Page 66 of Twisted Obsession

33

Regina

My body froze at the sound of the elevator doors sliding open. Our gazes met and locked the moment Ansel came into view. I was up and off the couch when my gaze fell on the small splatters of blood on his shirt, hoping it wasn’t his.

“Are you okay?” I questioned, putting what I’d seen in his closet on the backburner. Besides, I’d seen what he’d done to my uncles and cousins on their last mission, so I knew he had a stash of weapons somewhere. I just didn’t expect him to have a well-stocked armory.

“I’m fine. I should be asking you that question,” he stated, the crease of concern in his face deepening. “Are you okay? I didn’t hurt you last night, did I?”

What in the heck is he talking about?

“I’m fine,” I answered, confused. Was he throwing me off on purpose?

I didn’t chase after him when he bypassed me and headed towards his bedroom. My mind was so conflicted about Ansel that I didn’t know what to do. I flopped down on the couch, and like I always did when stressed, I bit what was left of my nails.

It wasn’t until Ansel was out of my sight that I comprehended what I’d done. I should have been inquiring about the arsenal of weapons in his closet, yet the first thing that concerned me was his well-being. What was wrong with me? Was I doomed to only care about the most dangerous men?

First, it was my father. I had no idea how many people my father had killed throughout his life, yet I loved him as much as any daughter could love her father. Then there was August. Even after he divulged information about the countless men he’d killed and tortured, I cared about him enough to take care of him and killed to keep him from being discovered.

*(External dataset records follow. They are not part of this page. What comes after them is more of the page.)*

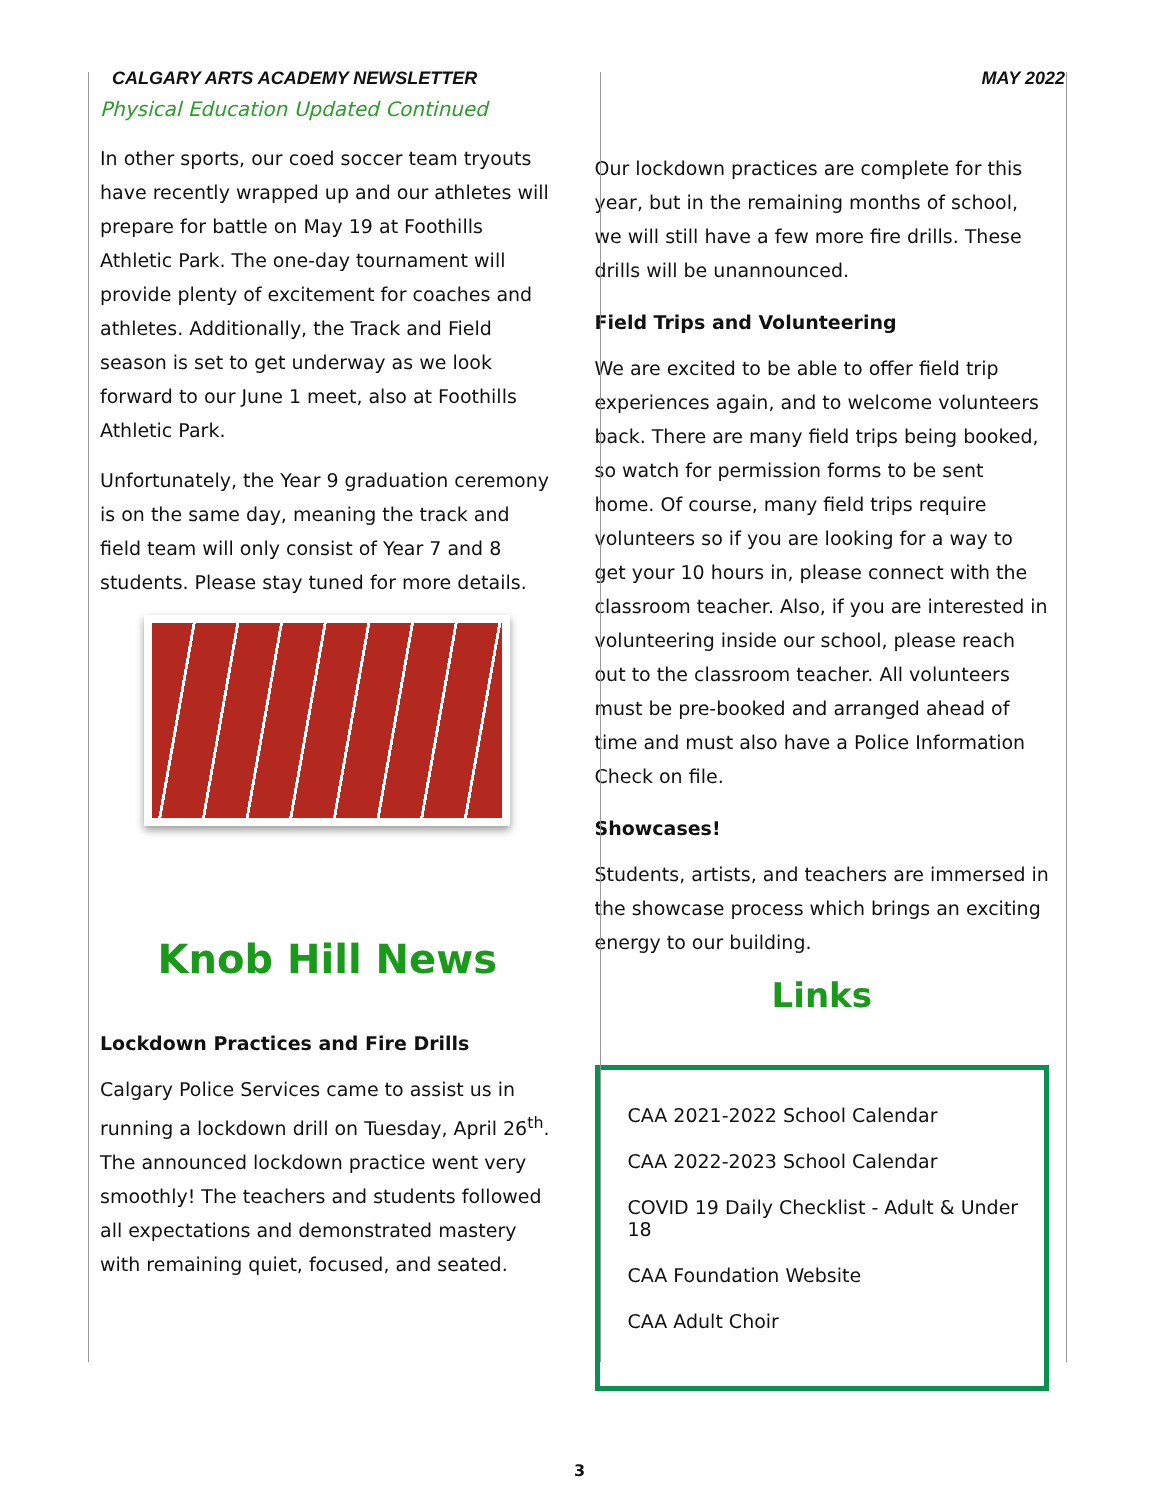CALGARY ARTS ACADEMY NEWSLETTER MAY 2022
Physical Education Updated Continued
In other sports, our coed soccer team tryouts have recently wrapped up and our athletes will prepare for battle on May 19 at Foothills Athletic Park. The one-day tournament will provide plenty of excitement for coaches and athletes. Additionally, the Track and Field season is set to get underway as we look forward to our June 1 meet, also at Foothills Athletic Park.
Unfortunately, the Year 9 graduation ceremony is on the same day, meaning the track and field team will only consist of Year 7 and 8 students. Please stay tuned for more details.
Knob Hill News
Lockdown Practices and Fire Drills
Calgary Police Services came to assist us in running a lockdown drill on Tuesday, April 26<sup>th</sup>. The announced lockdown practice went very smoothly! The teachers and students followed all expectations and demonstrated mastery with remaining quiet, focused, and seated.
Our lockdown practices are complete for this year, but in the remaining months of school, we will still have a few more fire drills. These drills will be unannounced.
Field Trips and Volunteering
We are excited to be able to offer field trip experiences again, and to welcome volunteers back. There are many field trips being booked, so watch for permission forms to be sent home. Of course, many field trips require volunteers so if you are looking for a way to get your 10 hours in, please connect with the classroom teacher. Also, if you are interested in volunteering inside our school, please reach out to the classroom teacher. All volunteers must be pre-booked and arranged ahead of time and must also have a Police Information Check on file.
Showcases!
Students, artists, and teachers are immersed in the showcase process which brings an exciting energy to our building.
Links
CAA 2021-2022 School Calendar
CAA 2022-2023 School Calendar
COVID 19 Daily Checklist - Adult & Under 18
CAA Foundation Website
CAA Adult Choir
3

Now, there was Ansel. Was he killing people for sport? Even with that horrible idea in my brain, I still cared about him. Maybe I was the sick one. Maybe I was the worst of any of them.

Ansel’s footsteps drew me away from my conflicting notions. He sat on the couch beside me, with a fresh and soapy scent wafting off of him. He’d brought my medical bag and sat it on the table in front of him. There was no visible damage to his body, but I was willing to fix whatever he needed me to.

“Can I ask you something, Ansel?”

“Yes, what’s up?” he asked as he started rifling through the medical bag.

I decided on the simplest and most nonconfrontational question first.

“Why would you think that you’d hurt me?”

He sat the medical bag next to him on the couch and placed his hands under my wrist and lifted them. He leveled my wrist and hands near our eye level. “Because of this shit. I promised you at least your well-being. Marks and bruises are going to happen, but I try to never break the skin and you didn’t ask for this.”

My wrists were red and raw from being cuffed, but I was fine.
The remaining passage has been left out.